● EXERCISE GOAL: What lines in the records below include the word "gender"? Return each one.

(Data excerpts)
━━━━
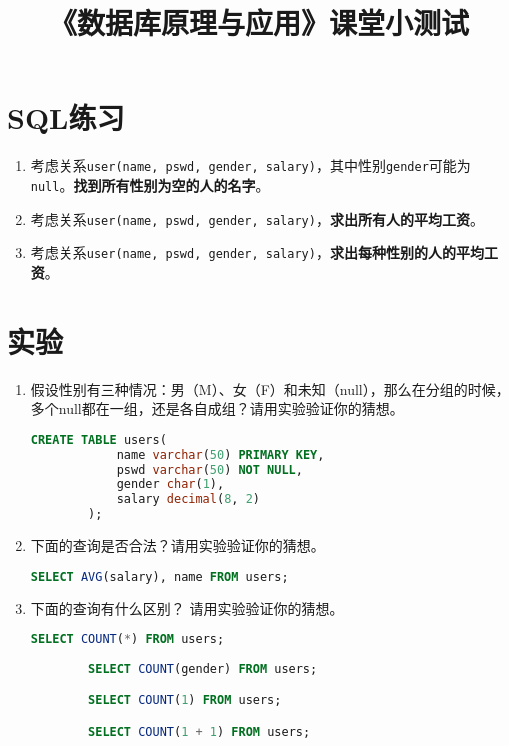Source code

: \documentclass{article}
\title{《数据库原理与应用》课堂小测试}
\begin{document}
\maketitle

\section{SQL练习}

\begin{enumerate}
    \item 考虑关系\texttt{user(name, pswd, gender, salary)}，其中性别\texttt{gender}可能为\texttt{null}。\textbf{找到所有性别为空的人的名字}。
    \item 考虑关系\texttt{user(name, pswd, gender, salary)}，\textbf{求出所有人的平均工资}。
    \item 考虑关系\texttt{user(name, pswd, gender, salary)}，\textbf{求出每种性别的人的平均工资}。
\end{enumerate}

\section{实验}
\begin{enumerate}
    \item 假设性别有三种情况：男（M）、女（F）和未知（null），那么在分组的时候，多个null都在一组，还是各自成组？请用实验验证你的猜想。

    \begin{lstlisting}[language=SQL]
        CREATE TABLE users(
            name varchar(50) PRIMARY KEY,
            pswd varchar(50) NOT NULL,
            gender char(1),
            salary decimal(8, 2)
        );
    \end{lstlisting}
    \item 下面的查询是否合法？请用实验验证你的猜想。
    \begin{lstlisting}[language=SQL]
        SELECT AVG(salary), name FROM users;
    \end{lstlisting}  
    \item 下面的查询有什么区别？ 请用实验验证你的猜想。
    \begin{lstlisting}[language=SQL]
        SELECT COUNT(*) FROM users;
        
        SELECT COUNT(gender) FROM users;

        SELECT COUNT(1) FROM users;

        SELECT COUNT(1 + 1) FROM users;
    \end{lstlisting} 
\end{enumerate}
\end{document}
━━━━
● EXERCISE RESPONSE:
    \item 考虑关系\texttt{user(name, pswd, gender, salary)}，其中性别\texttt{gender}可能为\texttt{null}。\textbf{找到所有性别为空的人的名字}。
    \item 考虑关系\texttt{user(name, pswd, gender, salary)}，\textbf{求出所有人的平均工资}。
    \item 考虑关系\texttt{user(name, pswd, gender, salary)}，\textbf{求出每种性别的人的平均工资}。
            gender char(1),
        SELECT COUNT(gender) FROM users;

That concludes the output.